## Required action:
From the text on pendente lite orders below, list every consequence it names for violating a temporary support order or an ATRO.

## Text segment:
The bar for modifying a temporary order is lower than for modifying a final decree. Courts know the temporary order was made fast and on incomplete information. When a spouse comes back with evidence of changed circumstances, courts are relatively willing to adjust.
The process mirrors getting the original order: file a motion, serve the other party, attend a hearing. Some courts run a streamlined review for pendente lite modifications because they happen so often.
One thing courts will not do is retroactively reduce support for a period already past. If you owe $3,000 in back temporary support and now say you couldn't pay, the court can modify going forward but generally cannot erase the debt that already accrued. This is a firm rule in most states. Child support arrears are non-modifiable retroactively under federal law [6], and most courts apply the same principle to spousal support arrears as a matter of fairness.
What happens if one spouse violates a pendente lite order?
Violating a court order, temporary ones included, is contempt of court. Full stop.
If your spouse was ordered to pay temporary support and stopped, you file a motion for contempt. The court sets a hearing. If the judge finds willful noncompliance, the consequences run from a payment schedule with interest, to wage garnishment, to a short jail sentence in egregious cases. Courts reserve jail for repeated and willful defiance, not for a spouse who missed one payment during a real financial crisis, but the threat is genuine.
If your spouse violated an ATRO by transferring assets or hiding money, the consequences can be harsher. Courts can impose sanctions, shift attorney fees, and in the final property division hand a bigger share to the innocent spouse to make up for the dissipated assets. California Family Code sections 721 and 1100 spell out the fiduciary duties spouses owe each other, and courts treat asset concealment as a serious matter [3].
Violating a temporary custody order is handled like violating a final one: as contempt, and potentially as a factor weighing against the offending parent in the final custody decision.

## Data records:
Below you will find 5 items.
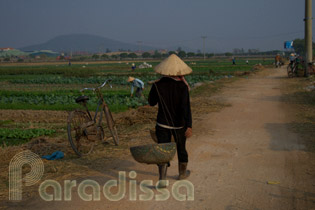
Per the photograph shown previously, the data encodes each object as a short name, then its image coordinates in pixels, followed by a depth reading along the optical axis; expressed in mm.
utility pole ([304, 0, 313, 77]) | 26062
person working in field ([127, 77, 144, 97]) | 15842
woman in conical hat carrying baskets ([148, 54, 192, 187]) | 5480
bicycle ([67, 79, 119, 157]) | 7316
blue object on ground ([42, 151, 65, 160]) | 7598
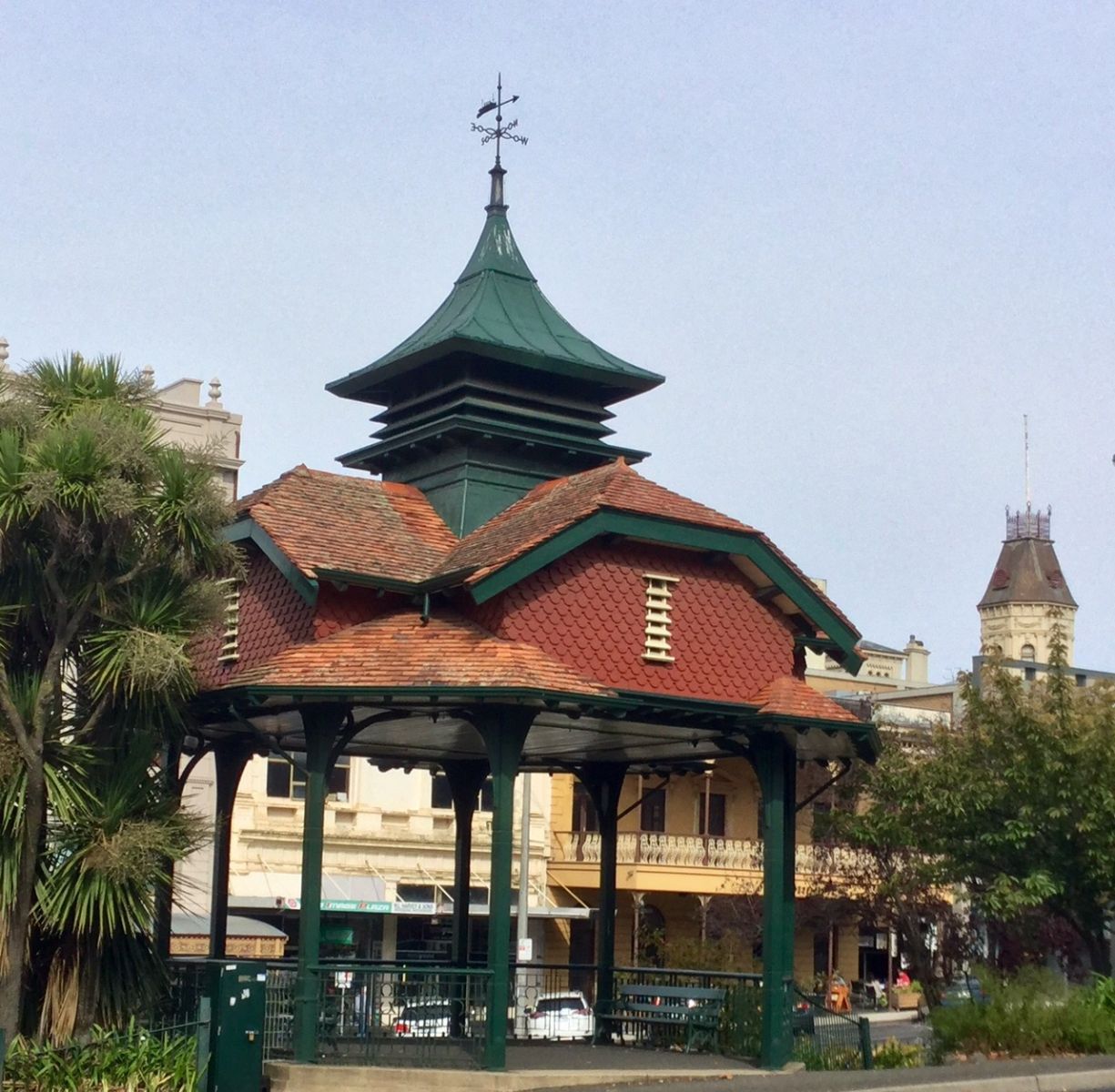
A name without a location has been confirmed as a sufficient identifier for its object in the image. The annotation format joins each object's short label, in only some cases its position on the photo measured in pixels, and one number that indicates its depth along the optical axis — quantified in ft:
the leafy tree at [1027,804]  95.61
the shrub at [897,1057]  79.92
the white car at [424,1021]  67.62
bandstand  67.10
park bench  76.02
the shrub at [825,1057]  73.97
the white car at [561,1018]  86.28
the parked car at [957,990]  122.42
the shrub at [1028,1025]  77.15
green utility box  61.98
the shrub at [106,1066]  59.06
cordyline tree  61.26
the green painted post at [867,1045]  76.48
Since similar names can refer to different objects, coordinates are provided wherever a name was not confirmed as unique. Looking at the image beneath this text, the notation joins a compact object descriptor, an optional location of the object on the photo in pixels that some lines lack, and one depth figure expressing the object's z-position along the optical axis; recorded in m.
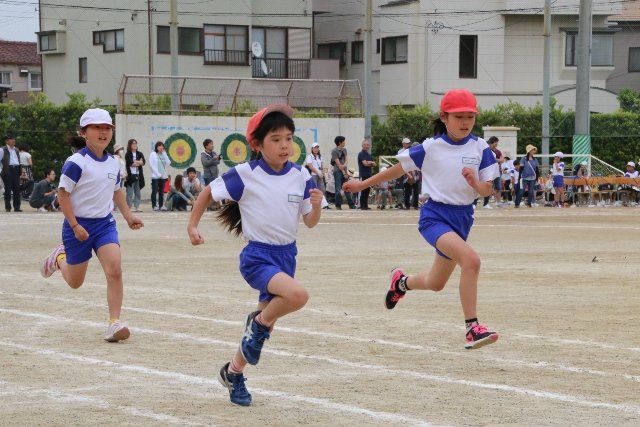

## Exercise answer:
- A payment schedule with interest
- Wage garnishment
- A short jail sentence in egregious cases
- Sanctions
- Shifting attorney fees
- A bigger share of the final property division for the innocent spouse, to make up for the dissipated assets